AB: The Steelers reportedly let Bruce Arians go to find a coordinator who will re-institute the "blue-collar," power run-based attack with which the team is often associated. In your experience, how well does Haley fit that profile?

JT: I think he can definitely do that. Haley had the No. 1 rushing attack with the Chiefs in 2010. They ran the ball a ton during his tenure. Haley shouldn't have a problem establishing a solid rushing attack.

AB: The Steelers boast an excellent young wide receiving trio in Mike Wallace, Antonio Brown and Emmanuel Sanders. How do you think Haley might get those guys involved in the offense?

JT: Go back and look at Haley's career and you'll notice receivers have often had great years with him. Haley is a former receivers coach himself and has worked with guys like Keyshawn Johnson, Larry Fitzgerald and Dwayne Bowe. I would feel good about the development of Pittsburgh's receivers in the coming years with Haley running the offense.

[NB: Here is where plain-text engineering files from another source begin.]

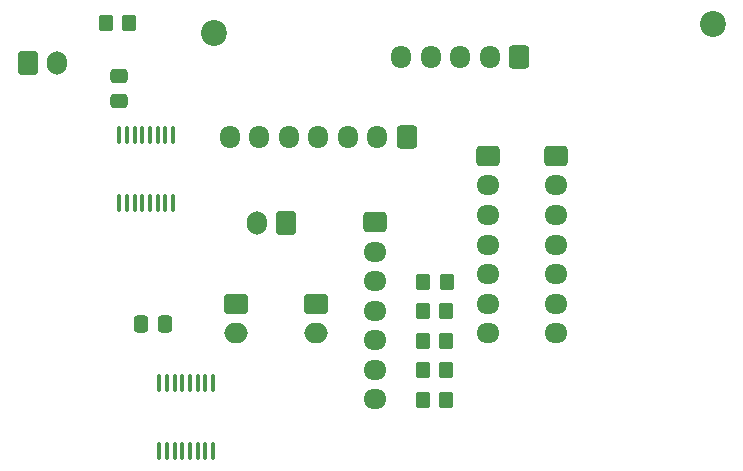
<source format=gts>
%TF.GenerationSoftware,KiCad,Pcbnew,7.0.6*%
%TF.CreationDate,2023-07-13T14:44:59+02:00*%
%TF.ProjectId,LH_HeadLogicBoard_FreeJoy,4c485f48-6561-4644-9c6f-676963426f61,rev?*%
%TF.SameCoordinates,Original*%
%TF.FileFunction,Soldermask,Top*%
%TF.FilePolarity,Negative*%
%FSLAX46Y46*%
G04 Gerber Fmt 4.6, Leading zero omitted, Abs format (unit mm)*
G04 Created by KiCad (PCBNEW 7.0.6) date 2023-07-13 14:44:59*
%MOMM*%
%LPD*%
G01*
G04 APERTURE LIST*
G04 Aperture macros list*
%AMRoundRect*
0 Rectangle with rounded corners*
0 $1 Rounding radius*
0 $2 $3 $4 $5 $6 $7 $8 $9 X,Y pos of 4 corners*
0 Add a 4 corners polygon primitive as box body*
4,1,4,$2,$3,$4,$5,$6,$7,$8,$9,$2,$3,0*
0 Add four circle primitives for the rounded corners*
1,1,$1+$1,$2,$3*
1,1,$1+$1,$4,$5*
1,1,$1+$1,$6,$7*
1,1,$1+$1,$8,$9*
0 Add four rect primitives between the rounded corners*
20,1,$1+$1,$2,$3,$4,$5,0*
20,1,$1+$1,$4,$5,$6,$7,0*
20,1,$1+$1,$6,$7,$8,$9,0*
20,1,$1+$1,$8,$9,$2,$3,0*%
G04 Aperture macros list end*
%ADD10RoundRect,0.250000X-0.350000X-0.450000X0.350000X-0.450000X0.350000X0.450000X-0.350000X0.450000X0*%
%ADD11RoundRect,0.250000X-0.337500X-0.475000X0.337500X-0.475000X0.337500X0.475000X-0.337500X0.475000X0*%
%ADD12RoundRect,0.250000X0.475000X-0.337500X0.475000X0.337500X-0.475000X0.337500X-0.475000X-0.337500X0*%
%ADD13RoundRect,0.250000X-0.725000X0.600000X-0.725000X-0.600000X0.725000X-0.600000X0.725000X0.600000X0*%
%ADD14O,1.950000X1.700000*%
%ADD15RoundRect,0.250000X0.600000X0.725000X-0.600000X0.725000X-0.600000X-0.725000X0.600000X-0.725000X0*%
%ADD16O,1.700000X1.950000*%
%ADD17C,2.200000*%
%ADD18RoundRect,0.250000X0.600000X0.750000X-0.600000X0.750000X-0.600000X-0.750000X0.600000X-0.750000X0*%
%ADD19O,1.700000X2.000000*%
%ADD20RoundRect,0.100000X0.100000X-0.637500X0.100000X0.637500X-0.100000X0.637500X-0.100000X-0.637500X0*%
%ADD21RoundRect,0.250000X-0.600000X-0.750000X0.600000X-0.750000X0.600000X0.750000X-0.600000X0.750000X0*%
%ADD22RoundRect,0.250000X-0.750000X0.600000X-0.750000X-0.600000X0.750000X-0.600000X0.750000X0.600000X0*%
%ADD23O,2.000000X1.700000*%
G04 APERTURE END LIST*
D10*
X59750000Y-65250000D03*
X61750000Y-65250000D03*
X59750000Y-62750000D03*
X61750000Y-62750000D03*
D11*
X35862500Y-58800000D03*
X37937500Y-58800000D03*
D12*
X34050000Y-39912500D03*
X34050000Y-37837500D03*
D13*
X71050000Y-44600000D03*
D14*
X71050000Y-47100000D03*
X71050000Y-49600000D03*
X71050000Y-52100000D03*
X71050000Y-54600000D03*
X71050000Y-57100000D03*
X71050000Y-59600000D03*
D10*
X59750000Y-60250000D03*
X61750000Y-60250000D03*
D15*
X67900000Y-36250000D03*
D16*
X65400000Y-36250000D03*
X62900000Y-36250000D03*
X60400000Y-36250000D03*
X57900000Y-36250000D03*
D10*
X59750000Y-57750000D03*
X61750000Y-57750000D03*
D15*
X58400000Y-43000000D03*
D16*
X55900000Y-43000000D03*
X53400000Y-43000000D03*
X50900000Y-43000000D03*
X48400000Y-43000000D03*
X45900000Y-43000000D03*
X43400000Y-43000000D03*
D17*
X84300000Y-33450000D03*
D10*
X32900000Y-33375000D03*
X34900000Y-33375000D03*
D17*
X42075000Y-34175000D03*
D18*
X48200000Y-50275000D03*
D19*
X45700000Y-50275000D03*
D10*
X59775000Y-55250000D03*
X61775000Y-55250000D03*
D13*
X55700000Y-50200000D03*
D14*
X55700000Y-52700000D03*
X55700000Y-55200000D03*
X55700000Y-57700000D03*
X55700000Y-60200000D03*
X55700000Y-62700000D03*
X55700000Y-65200000D03*
D20*
X37425000Y-69587500D03*
X38075000Y-69587500D03*
X38725000Y-69587500D03*
X39375000Y-69587500D03*
X40025000Y-69587500D03*
X40675000Y-69587500D03*
X41325000Y-69587500D03*
X41975000Y-69587500D03*
X41975000Y-63862500D03*
X41325000Y-63862500D03*
X40675000Y-63862500D03*
X40025000Y-63862500D03*
X39375000Y-63862500D03*
X38725000Y-63862500D03*
X38075000Y-63862500D03*
X37425000Y-63862500D03*
D21*
X26300000Y-36725000D03*
D19*
X28800000Y-36725000D03*
D20*
X34050000Y-48569000D03*
X34700000Y-48569000D03*
X35350000Y-48569000D03*
X36000000Y-48569000D03*
X36650000Y-48569000D03*
X37300000Y-48569000D03*
X37950000Y-48569000D03*
X38600000Y-48569000D03*
X38600000Y-42844000D03*
X37950000Y-42844000D03*
X37300000Y-42844000D03*
X36650000Y-42844000D03*
X36000000Y-42844000D03*
X35350000Y-42844000D03*
X34700000Y-42844000D03*
X34050000Y-42844000D03*
D22*
X43900000Y-57100000D03*
D23*
X43900000Y-59600000D03*
D22*
X50700000Y-57100000D03*
D23*
X50700000Y-59600000D03*
D13*
X65300000Y-44600000D03*
D14*
X65300000Y-47100000D03*
X65300000Y-49600000D03*
X65300000Y-52100000D03*
X65300000Y-54600000D03*
X65300000Y-57100000D03*
X65300000Y-59600000D03*
M02*

</source>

AB: The word "paranoia" has come up in some stories about the bizarre details of Haley's departure from K.C. What's your take on the work environment there and how Haley fit into it?

JT: Eh, it's a he-said, she-said type of situation. Haley indicated to a reporter (before he was fired, by the way) that he thought the Chiefs' management was bugging his phones. The Chiefs have adamantly denied that. It's hard to tell, right now at least, whether this is more about Haley or more about the Chiefs' management.

AB: Do you think Haley is better suited to be a coordinator than he was to be a head coach?

JT: That's hard to tell. He's had success at both. There were many factors in Haley's tenure where you could say, 'Well he was successful only because of this.' Or, 'He got a raw deal because of this.' It's strange in that regard because there really wasn't a consensus in KC that Haley was a really good or really bad coach.

AB: Any general thoughts on Haley in Pittsburgh?

JT: He loves Pittsburgh and talked about it often around Kansas City. I think this is really a dream come true for him, considering how things played out in KC. I think he will do well in Pittsburgh as he continues to rehab his image.